5. Local Model Call (Ollama): Lightweight Inference and Unified Interface#

Local model calls are completed through ollama.chat(), reusing the context construction logic of _build_messages() to ensure consistency with cloud calls and maintain interface uniformity.

The advantages of this local inference mechanism are very obvious: it can still use intelligent dialogue functions in environments without network access or private deployments, greatly enhancing the deployment flexibility and security of the plugin. Even in privacy-sensitive scenarios, localized deployment and operation can be achieved.

The design maintains consistency between local and cloud call interfaces (both encapsulated as use*Model()), so external callers do not need to determine the source of the model, thereby reducing complexity. In addition, it also implements history record updates and exception capture mechanisms, allowing the local model to have the same functional completeness and stability as the cloud.

6. Image Recognition Processing Logic: Semantic Enhancement Strategy for Multimodal Input#

The image recognition feature is a major highlight of this plugin. The plugin supports recognizing image messages and processing them through the OpenAI visual model. The entire process is as follows:

1. Extract URL from the image message;

    for segment in msg.message:
        if isinstance(segment, dict) and segment.get("type") == "image":
            image_url = segment.get("data", {}).get("url")
            break

1. Retrieve the image content via HTTP request and perform Base64 encoding;
1. Construct visual input format (including image_url and text prompt);

            response = requests.get(image_url)
            response.raise_for_status()
            return base64.b64encode(response.content).decode('utf-8')
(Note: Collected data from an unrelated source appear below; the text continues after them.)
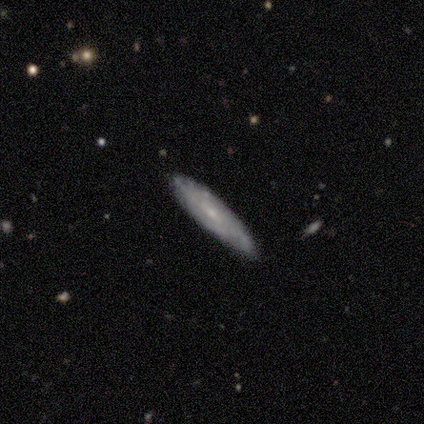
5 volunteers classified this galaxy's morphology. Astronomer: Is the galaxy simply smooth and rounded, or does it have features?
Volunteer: smooth — 60% (runner-up: featured or disk, 40%).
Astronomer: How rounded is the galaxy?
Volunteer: cigar-shaped — 67%.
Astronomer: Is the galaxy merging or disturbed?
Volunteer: none — 100%.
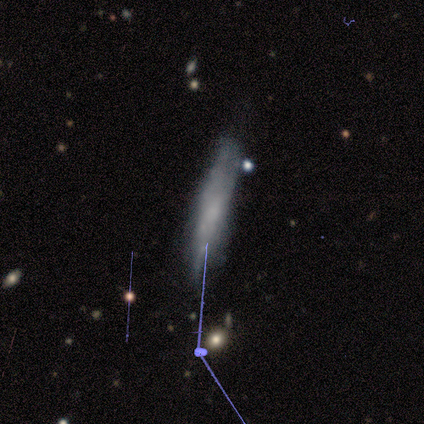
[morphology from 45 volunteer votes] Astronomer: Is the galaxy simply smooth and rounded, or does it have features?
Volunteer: featured or disk — 56% (runner-up: smooth, 36%).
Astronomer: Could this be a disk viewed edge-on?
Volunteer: no — 52% (runner-up: yes, 48%).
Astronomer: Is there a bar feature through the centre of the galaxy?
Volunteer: no — 92%.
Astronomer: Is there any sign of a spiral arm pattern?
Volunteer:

1. Call the visual model to complete the image description;

            # Get and encode the image
            image_data = self._encode_image_from_url(image_url)
            
            # Construct messages
            messages = self._build_vision_messages(image_data, prompt)
            
            # Call the visual model
            response = self.vision_client.chat.completions.create(
                model=self.config.get('vision_model'),
                messages=messages,
                temperature=self.config.get('model_temperature', 0.6),
                stream=False,
                max_tokens=2048
            )

1. Append the image description to the user input to enhance the semantic integrity of the context.
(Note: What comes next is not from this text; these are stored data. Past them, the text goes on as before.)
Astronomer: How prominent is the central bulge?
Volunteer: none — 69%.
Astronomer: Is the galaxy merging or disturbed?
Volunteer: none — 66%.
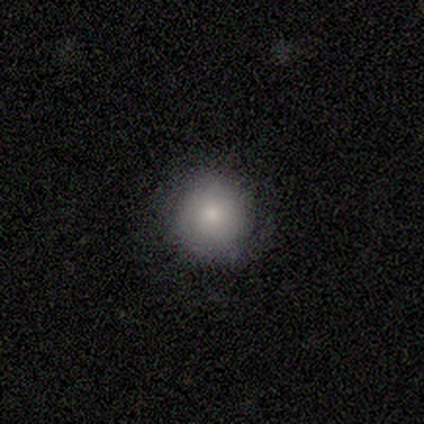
This is clearly a smooth galaxy (100%). How rounded: clearly round (100%). Merging: clearly none (100%).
This mechanism effectively addresses the information asymmetry problem in scenarios with mixed text and images, while allowing for tiered adjustment of calls, enabling the use of cloud high computing power to handle complex issues and then passing simpler issues to local processing, greatly reducing TOKEN usage.

In terms of error handling, we have designed a two-level fallback strategy: if the main call fails, it attempts a pure text fallback prompt; if it still fails, it prompts the user to check the API key or model status. This fault-tolerant design allows the plugin to maintain service continuity even during partial failures.

7. Chat History System: Memory Window Control#

Chat history is stored in the cache/history.json file, managed by user dimensions. This design allows the system to serve multiple users simultaneously while maintaining independent contexts for each user. Through the _get_user_history and _update_user_history methods, the plugin can automatically inject historical information into each round of dialogue, achieving a quasi-"memory" question-and-answer experience.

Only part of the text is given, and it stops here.